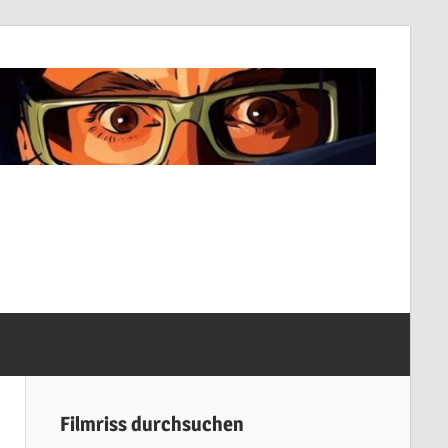
Filmriss durchsuchen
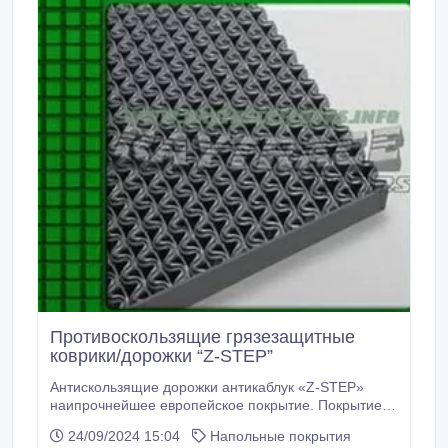
Противоскользящие грязезащитные
коврики/дорожки “Z-STEP”
Антискользящие дорожки антикаблук «Z-STEP»
наипрочнейшее европейское покрытие. Покрытие
«Z-STEP», обладает превосходным качеством,
24/09/2024 15:04
Напольные покрытия
непревзойденной износостойкостью, с очень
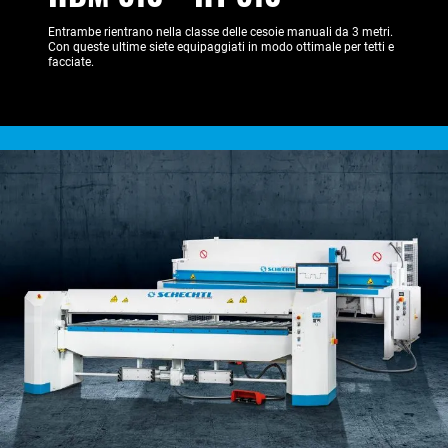
Entrambe rientrano nella classe delle cesoie manuali da 3 metri.
Con queste ultime siete equipaggiati in modo ottimale per tetti e
facciate.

────────────────────────────────────────

* **Goal of the exercise**: An exact copy of all the data above is required; omit any pictures.

* **Result for this exercise**:
Filmriss durchsuchen
Противоскользящие грязезащитные
коврики/дорожки “Z-STEP”
Антискользящие дорожки антикаблук «Z-STEP»
наипрочнейшее европейское покрытие. Покрытие
«Z-STEP», обладает превосходным качеством,
24/09/2024 15:04
Напольные покрытия
непревзойденной износостойкостью, с очень
Entrambe rientrano nella classe delle cesoie manuali da 3 metri.
Con queste ultime siete equipaggiati in modo ottimale per tetti e
facciate.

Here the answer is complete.